Hier scheint Anderson weniger an den Antworten auf die Situationen seiner Charaktere interessiert zu sein als vielmehr an den Fragen, die sie plagen. In „Asteroid City“ befürwortet der Filmemacher die Unerkennbarkeit bestimmter Geheimnisse und betont, dass Ungewissheit niemals eine Eintrittsbarriere sein sollte. „Vertrauen Sie Ihrer Neugier“, sagt Swintons erwachsener Wissenschaftler in einer Schlüsselszene zu einem der Junior Stargazers des Films und überbrückt damit die Lücke zwischen dem Weltraumzeitalter-Setting in Asteroid City und seiner introspektiven Geschichte des Lebens im Wandel. Als später eine Gruppe von Schauspielern verkündet: „Man kann nicht aufwachen, wenn man nie einschläft“, wird das Interesse von Asteroid City an den verschiedenen Umwegen und Boxenstopps unseres Lebens deutlich.

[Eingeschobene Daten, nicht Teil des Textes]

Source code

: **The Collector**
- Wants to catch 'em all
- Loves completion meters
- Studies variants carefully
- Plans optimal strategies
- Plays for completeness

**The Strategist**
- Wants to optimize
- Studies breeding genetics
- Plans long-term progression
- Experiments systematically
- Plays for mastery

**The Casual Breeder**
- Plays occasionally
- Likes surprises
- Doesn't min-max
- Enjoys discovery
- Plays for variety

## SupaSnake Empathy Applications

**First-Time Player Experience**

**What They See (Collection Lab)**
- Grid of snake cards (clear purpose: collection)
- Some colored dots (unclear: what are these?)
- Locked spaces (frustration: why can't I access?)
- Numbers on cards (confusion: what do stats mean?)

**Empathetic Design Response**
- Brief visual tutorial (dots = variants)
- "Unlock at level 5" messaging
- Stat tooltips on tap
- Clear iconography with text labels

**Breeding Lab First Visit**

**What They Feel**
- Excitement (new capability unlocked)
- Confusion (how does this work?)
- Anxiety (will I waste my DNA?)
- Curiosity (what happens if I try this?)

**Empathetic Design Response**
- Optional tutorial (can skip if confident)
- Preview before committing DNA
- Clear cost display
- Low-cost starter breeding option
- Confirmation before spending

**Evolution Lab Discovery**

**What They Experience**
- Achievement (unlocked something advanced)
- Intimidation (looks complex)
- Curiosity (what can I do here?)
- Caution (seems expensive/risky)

In typischer Anderson-Manier haben die Charaktere von Asteroid City keine Angst davor, einander in die Augen zu schauen. Aber der Blick auf andere ist bei weitem nicht so schwierig, wie den gleichen starren Blick auf uns selbst zu richten. Asteroid City weiß das. Es weiß auch, dass Selbstreflexion, egal wie schmerzhaft sie auch sein mag, notwendig ist. Auch wenn wir nie zufriedenstellende Antworten auf die Fragen finden, die wir über uns selbst und das Universum haben, argumentiert Asteroid City , dass es einen Wert hat, danach zu suchen, genauso wie es einen Wert hat, zu verlieren und verloren zu gehen. Manchmal ist der bloße Akt der Rückkehr zu sich selbst Belohnung genug. Schließlich kann man nicht wieder von vorne anfangen, wenn man nie aufhört, und man kann nicht aufwachen, wenn man nie einschläft.
Asteroid City läuft jetzt in den Kinos.